Além disso, o relatório apontou que Emanuel atuou para dificultar os trabalhos da CPI do Paletó. Por essa razão, Joelson pediu pela abertura de processo político-administrativo e o afastamento de Emanuel Pinheiro durante o período em que o processo ocorrer.

Com respaldo no que estabelece na Constituição do Estado de Mato Grosso e considerando os diversos embaraços criados pelo prefeito Emanuel Pinheiro, em parceria com o senhor Allan Zanata, para dificultar a colheita de provas e até mesmo para anular as poucas existentes, voto pela suspensão liminar do exercício do mandato do prefeito municipal de Cuiabá pelo prazo de até 180 dias, ou até a conclusão do processo, disse Joelson.

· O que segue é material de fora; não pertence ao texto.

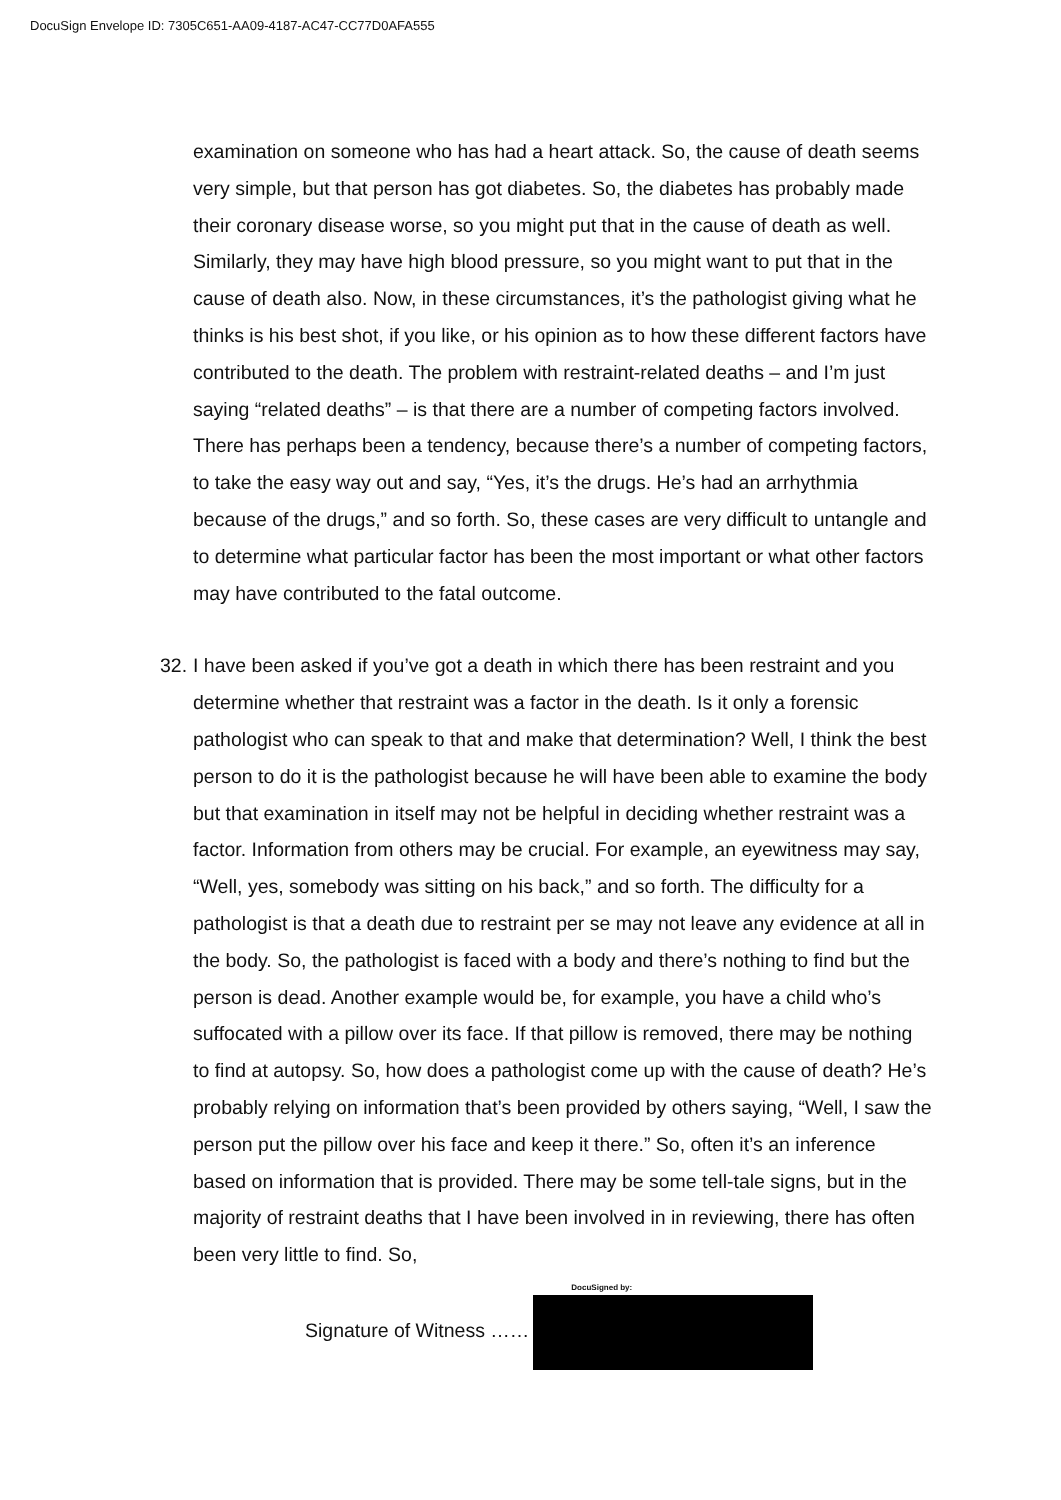DocuSign Envelope ID: 7305C651-AA09-4187-AC47-CC77D0AFA555
examination on someone who has had a heart attack. So, the cause of death seems very simple, but that person has got diabetes. So, the diabetes has probably made their coronary disease worse, so you might put that in the cause of death as well. Similarly, they may have high blood pressure, so you might want to put that in the cause of death also. Now, in these circumstances, it’s the pathologist giving what he thinks is his best shot, if you like, or his opinion as to how these different factors have contributed to the death. The problem with restraint-related deaths – and I’m just saying “related deaths” – is that there are a number of competing factors involved. There has perhaps been a tendency, because there’s a number of competing factors, to take the easy way out and say, “Yes, it’s the drugs. He’s had an arrhythmia because of the drugs,” and so forth. So, these cases are very difficult to untangle and to determine what particular factor has been the most important or what other factors may have contributed to the fatal outcome.
32.
I have been asked if you’ve got a death in which there has been restraint and you determine whether that restraint was a factor in the death. Is it only a forensic pathologist who can speak to that and make that determination? Well, I think the best person to do it is the pathologist because he will have been able to examine the body but that examination in itself may not be helpful in deciding whether restraint was a factor. Information from others may be crucial. For example, an eyewitness may say, “Well, yes, somebody was sitting on his back,” and so forth. The difficulty for a pathologist is that a death due to restraint per se may not leave any evidence at all in the body. So, the pathologist is faced with a body and there’s nothing to find but the person is dead. Another example would be, for example, you have a child who’s suffocated with a pillow over its face. If that pillow is removed, there may be nothing to find at autopsy. So, how does a pathologist come up with the cause of death? He’s probably relying on information that’s been provided by others saying, “Well, I saw the person put the pillow over his face and keep it there.” So, often it’s an inference based on information that is provided. There may be some tell-tale signs, but in the majority of restraint deaths that I have been involved in in reviewing, there has often been very little to find. So,
Signature of Witness ……
DocuSigned by: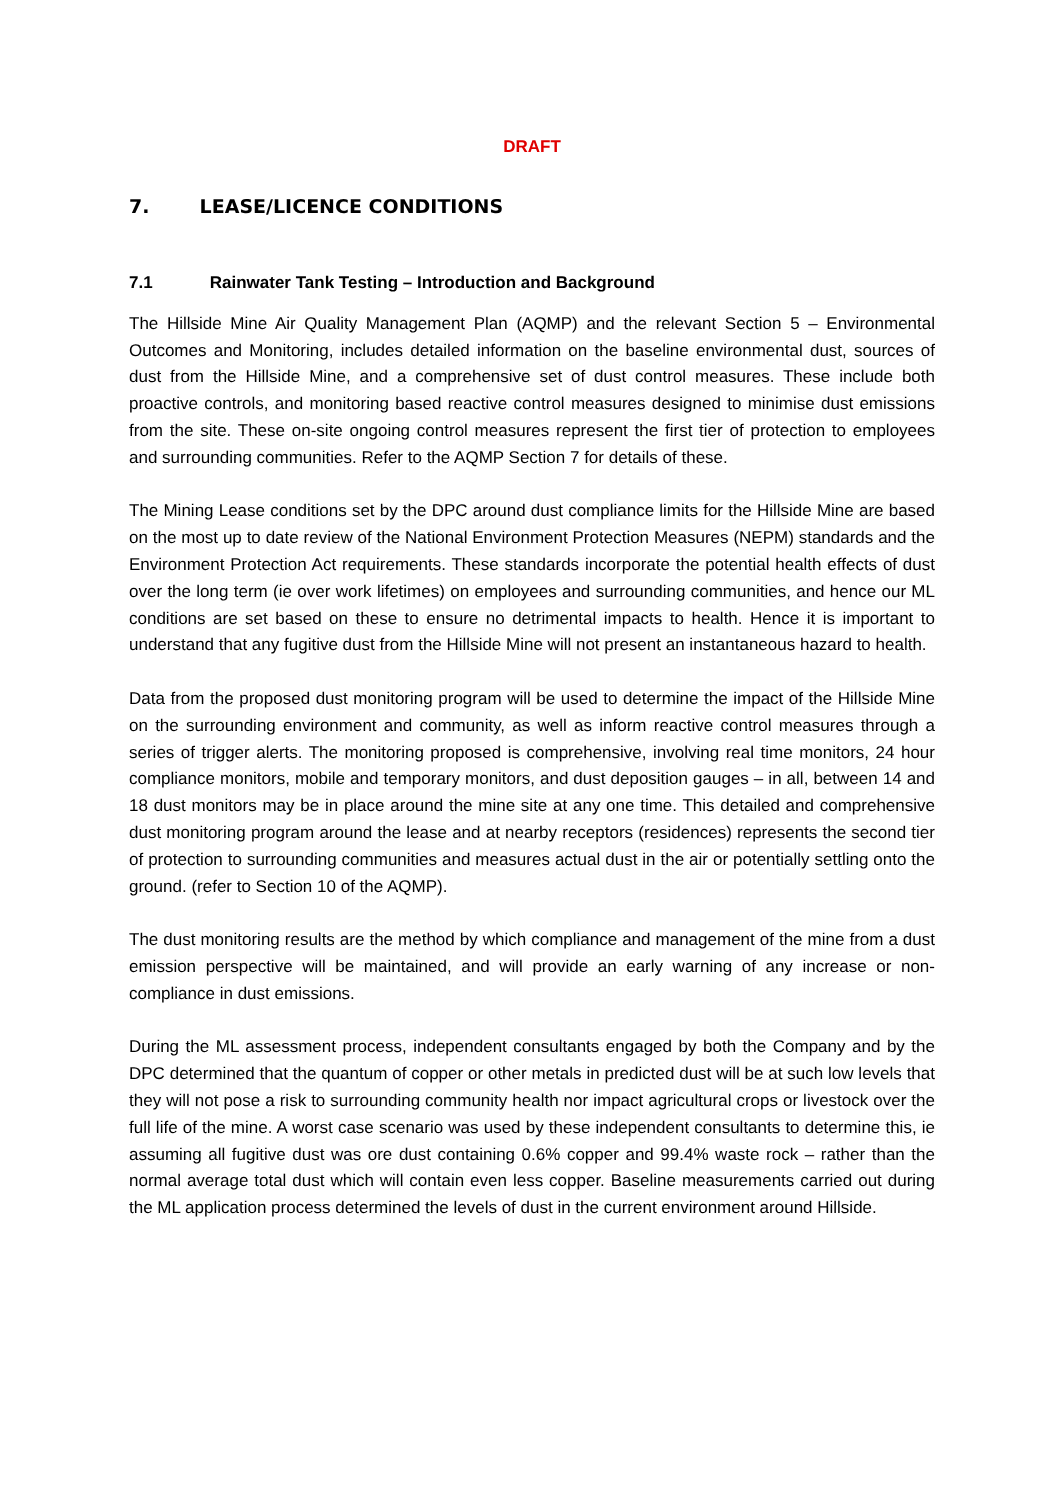DRAFT
7. LEASE/LICENCE CONDITIONS
7.1 Rainwater Tank Testing – Introduction and Background
The Hillside Mine Air Quality Management Plan (AQMP) and the relevant Section 5 – Environmental Outcomes and Monitoring, includes detailed information on the baseline environmental dust, sources of dust from the Hillside Mine, and a comprehensive set of dust control measures. These include both proactive controls, and monitoring based reactive control measures designed to minimise dust emissions from the site. These on-site ongoing control measures represent the first tier of protection to employees and surrounding communities. Refer to the AQMP Section 7 for details of these.
The Mining Lease conditions set by the DPC around dust compliance limits for the Hillside Mine are based on the most up to date review of the National Environment Protection Measures (NEPM) standards and the Environment Protection Act requirements. These standards incorporate the potential health effects of dust over the long term (ie over work lifetimes) on employees and surrounding communities, and hence our ML conditions are set based on these to ensure no detrimental impacts to health. Hence it is important to understand that any fugitive dust from the Hillside Mine will not present an instantaneous hazard to health.
Data from the proposed dust monitoring program will be used to determine the impact of the Hillside Mine on the surrounding environment and community, as well as inform reactive control measures through a series of trigger alerts. The monitoring proposed is comprehensive, involving real time monitors, 24 hour compliance monitors, mobile and temporary monitors, and dust deposition gauges – in all, between 14 and 18 dust monitors may be in place around the mine site at any one time. This detailed and comprehensive dust monitoring program around the lease and at nearby receptors (residences) represents the second tier of protection to surrounding communities and measures actual dust in the air or potentially settling onto the ground. (refer to Section 10 of the AQMP).
The dust monitoring results are the method by which compliance and management of the mine from a dust emission perspective will be maintained, and will provide an early warning of any increase or non-compliance in dust emissions.
During the ML assessment process, independent consultants engaged by both the Company and by the DPC determined that the quantum of copper or other metals in predicted dust will be at such low levels that they will not pose a risk to surrounding community health nor impact agricultural crops or livestock over the full life of the mine. A worst case scenario was used by these independent consultants to determine this, ie assuming all fugitive dust was ore dust containing 0.6% copper and 99.4% waste rock – rather than the normal average total dust which will contain even less copper. Baseline measurements carried out during the ML application process determined the levels of dust in the current environment around Hillside.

Já o vereador Marcelo Bussiki votou acompanhando o relatório de Joelson, pedindo ainda a inclusão do crime de improbidade administrativa no rol de acusações, já que Emanuel Pinheiro se enriqueceu ilicitamente e causou prejuízo ao erário ao ter recebido dinheiro fruto de propina. Além disso, apontou que Pinheiro fez parte de uma organização criminosa, já que estava junto ao grupo de deputados que, agindo de forma associada, obtiveram vantagens indevidas e cometeram crimes graves, que foram flagrados no vídeo.

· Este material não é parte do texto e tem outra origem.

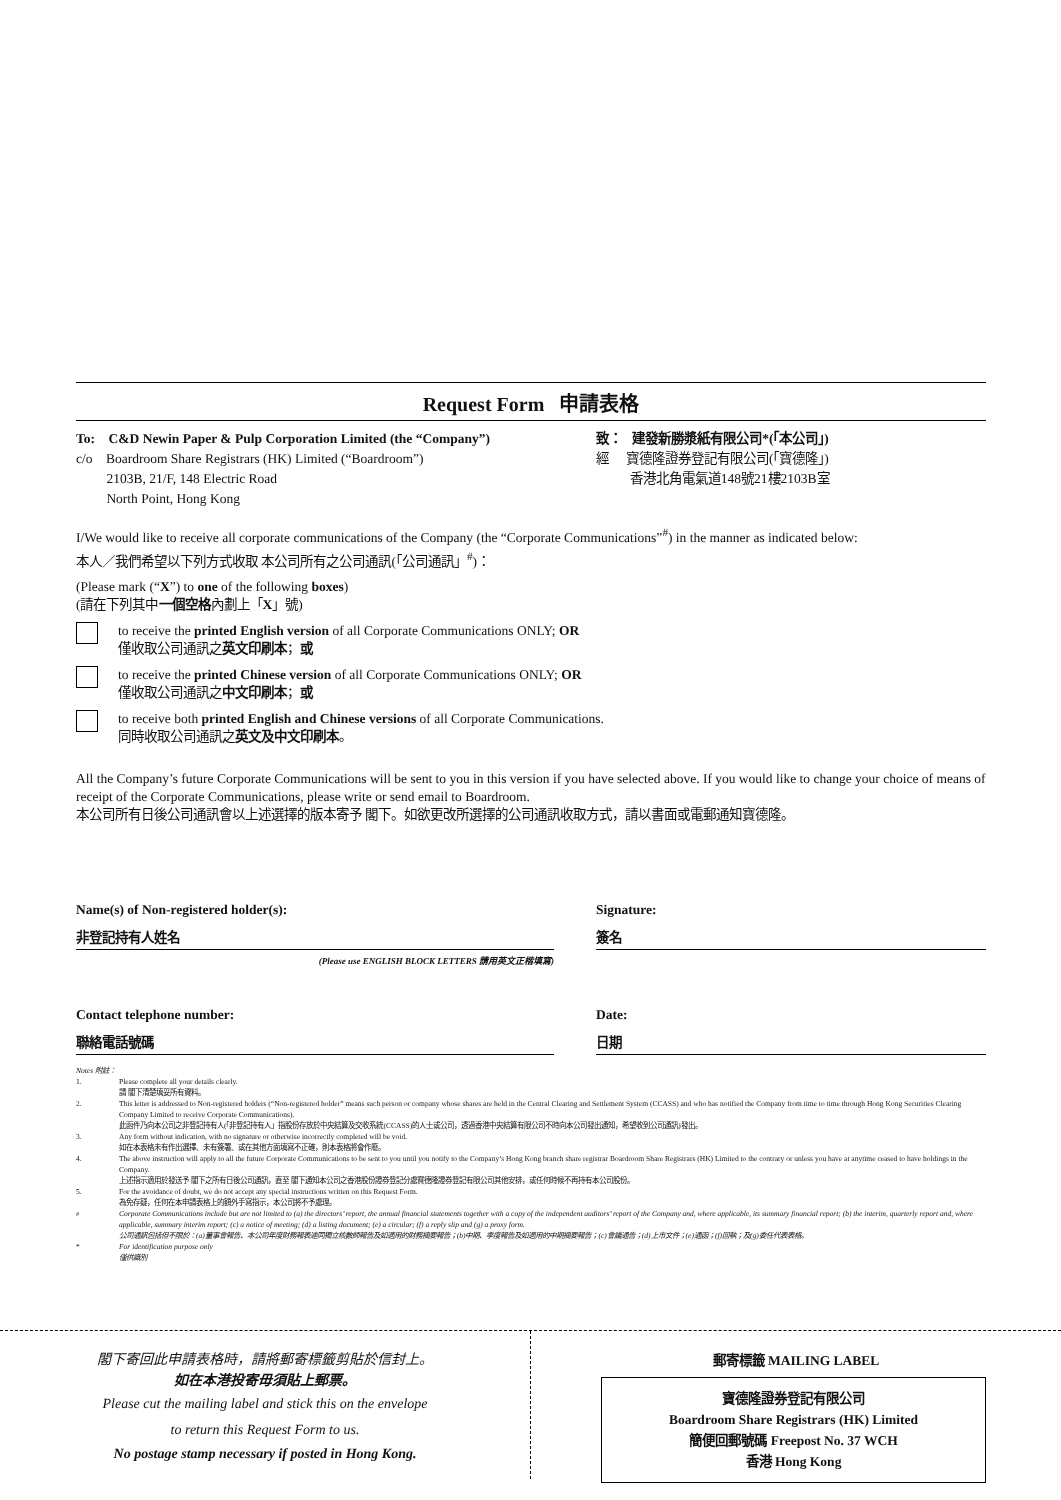Request Form 申請表格
To: C&D Newin Paper & Pulp Corporation Limited (the “Company”)
c/o Boardroom Share Registrars (HK) Limited (“Boardroom”)
2103B, 21/F, 148 Electric Road
North Point, Hong Kong
致： 建發新勝漿紙有限公司*(「本公司」)
經 寶德隆證券登記有限公司(「寶德隆」)
香港北角電氣道148號21樓2103B室
I/We would like to receive all corporate communications of the Company (the “Corporate Communications”<sup>#</sup>) in the manner as indicated below:
本人／我們希望以下列方式收取 本公司所有之公司通訊(「公司通訊」<sup>#</sup>)：
(Please mark (“X”) to one of the following boxes)
(請在下列其中一個空格內劃上「X」號)
to receive the printed English version of all Corporate Communications ONLY; OR
僅收取公司通訊之英文印刷本；或
to receive the printed Chinese version of all Corporate Communications ONLY; OR
僅收取公司通訊之中文印刷本；或
to receive both printed English and Chinese versions of all Corporate Communications.
同時收取公司通訊之英文及中文印刷本。
All the Company’s future Corporate Communications will be sent to you in this version if you have selected above. If you would like to change your choice of means of receipt of the Corporate Communications, please write or send email to Boardroom.
本公司所有日後公司通訊會以上述選擇的版本寄予 閣下。如欲更改所選擇的公司通訊收取方式，請以書面或電郵通知寶德隆。
Name(s) of Non-registered holder(s):
非登記持有人姓名
(Please use ENGLISH BLOCK LETTERS 請用英文正楷填寫)
Signature:
簽名
Contact telephone number:
聯絡電話號碼
Date:
日期
Notes 附註：
1. Please complete all your details clearly.
請 閣下清楚填妥所有資料。
2. This letter is addressed to Non-registered holders (“Non-registered holder” means such person or company whose shares are held in the Central Clearing and Settlement System (CCASS) and who has notified the Company from time to time through Hong Kong Securities Clearing Company Limited to receive Corporate Communications).
此函件乃向本公司之非登記持有人(「非登記持有人」指股份存放於中央結算及交收系統(CCASS)的人士或公司，透過香港中央結算有限公司不時向本公司發出通知，希望收到公司通訊)發出。
3. Any form without indication, with no signature or otherwise incorrectly completed will be void.
如在本表格未有作出選擇、未有簽署、或在其他方面填寫不正確，則本表格將會作廢。
4. The above instruction will apply to all the future Corporate Communications to be sent to you until you notify to the Company’s Hong Kong branch share registrar Boardroom Share Registrars (HK) Limited to the contrary or unless you have at anytime ceased to have holdings in the Company.
上述指示適用於發送予 閣下之所有日後公司通訊，直至 閣下通知本公司之香港股份證券登記分處寶德隆證券登記有限公司其他安排，或任何時候不再持有本公司股份。
5. For the avoidance of doubt, we do not accept any special instructions written on this Request Form.
為免存疑，任何在本申請表格上的額外手寫指示，本公司將不予處理。
<sup>#</sup> Corporate Communications include but are not limited to (a) the directors’ report, the annual financial statements together with a copy of the independent auditors’ report of the Company and, where applicable, its summary financial report; (b) the interim, quarterly report and, where applicable, summary interim report; (c) a notice of meeting; (d) a listing document; (e) a circular; (f) a reply slip and (g) a proxy form.
公司通訊包括但不限於：(a)董事會報告、本公司年度財務報表連同獨立核數師報告及如適用的財務摘要報告；(b)中期、季度報告及如適用的中期摘要報告；(c)會議通告；(d)上市文件；(e)通函；(f)回執；及(g)委任代表表格。
* For identification purpose only
僅供識別
閣下寄回此申請表格時，請將郵寄標籤剪貼於信封上。
如在本港投寄毋須貼上郵票。
Please cut the mailing label and stick this on the envelope
to return this Request Form to us.
No postage stamp necessary if posted in Hong Kong.
郵寄標籤 MAILING LABEL
寶德隆證券登記有限公司
Boardroom Share Registrars (HK) Limited
簡便回郵號碼 Freepost No. 37 WCH
香港 Hong Kong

Em razão de todo o exposto, bem como das robustas e evidentes provas produzidas no decorrer de todo o transcurso dessa Comissão Parlamentar de Inquérito, acompanho o relatório produzido pelo membro dessa Comissão Vereador Sargento Joelson, no sentido de que o acusado cometeu os delitos de obstrução de justiça, bem como quebra de decoro do cargo, por receber dinheiro oriundo de propina, concussão, organização criminosa e ato de improbidade administrativa. Consequentemente, voto pela abertura de uma comissão processante em desfavor do acusado e que seja o mesmo condenado à cassação do cargo que ocupa, de Prefeito de Cuiabá“, disse Bussiki.

Além da abertura de comissão processante e do afastamento, o relatório apontou ainda a necessidade de que todo o trabalho apurado ao longo da CPI seja encaminhado ao Ministério Público Federal, à Polícia Federal, ao Ministério Público Estadual e à Delegacia Fazendária, para as providências que o caso requer.

Com a aprovação do relatório na comissão, o documento será encaminhado ao presidente da Câmara de Cuiabá, vereador Misael Galvão, que deve colocar à votação dos demais parlamentares, em sessão plenária.